President Kennedy’s Tax Cuts
Back in 1963, right before his assassination, President Kennedy was pushing for massive tax cuts to bolster the economy. After he died, President Johnson pushed it through by promising massive spending cuts.
The final legislation cut taxes for individuals by about 19%, lowering the top statutory rate from 91% to 70% over two years, and the bottom rate to 14% from 20%. The corporate rate fell from 52% to 48%.
Current data shows that inflation adjusted Gross Domestic Product (GDP) increased 5.8% in 1964 after a 4.4% rise in 1963. Growth improved to 6.5% in 1965 and 6.6% in 1966. These were the three best back-to-back years for economic growth in the postwar era, and economists generally credit the Kennedy-Johnson tax cuts for much of it.
Back then we didn’t have job losses from rotten trade agreements…
President Trump’s goals are to bring relief to corporate America by lowering corporate tax rates to compete with other countries, thus greatly improving our economy and encouraging massive growth.
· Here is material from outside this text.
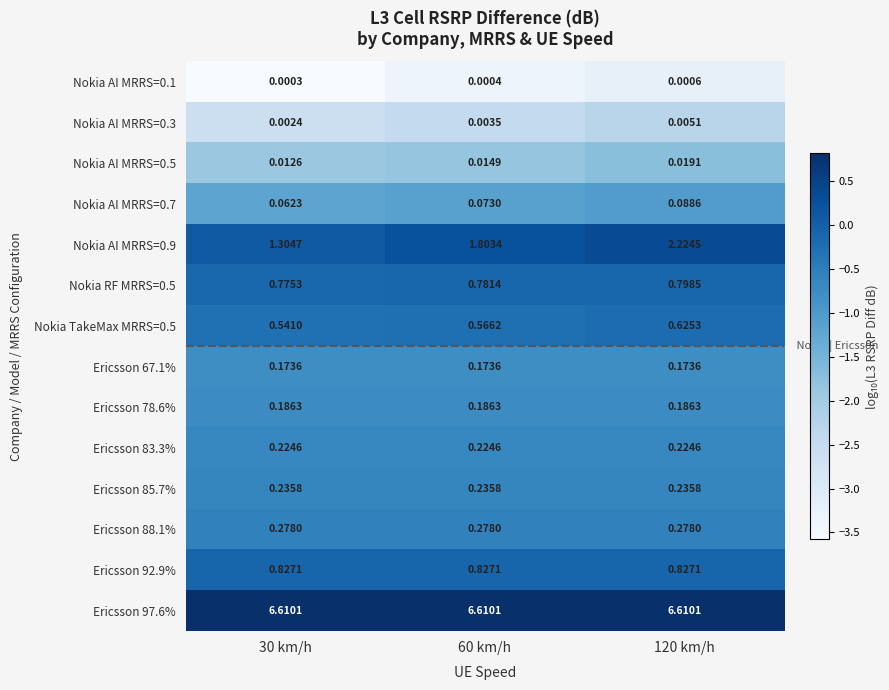

Is the value of Ericsson 88.1% at 60 km/h greater than the value of Nokia AI MRRS=0.9 at 120 km/h?

No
That’s fine, but the rest sucks big time, and does not bode well for the middle class.
Republicans have actually now tweaked the plan to reduce $81 billion more for individual tax breaks.
Trump’s tax plan numbers are far different than Kennedy’s were in the mid-1960s, but the exact same growth could occur with corporate tax cuts. I love the roll back of regulations by our President, but I also believe he has to massively cut spending.
Much of this plan hurts middle class taxpayers. Deductions that are necessary to our survival are being removed, and this is especially true for senior and elderly Americans.
Let Congress and the White House know how you feel. Do it!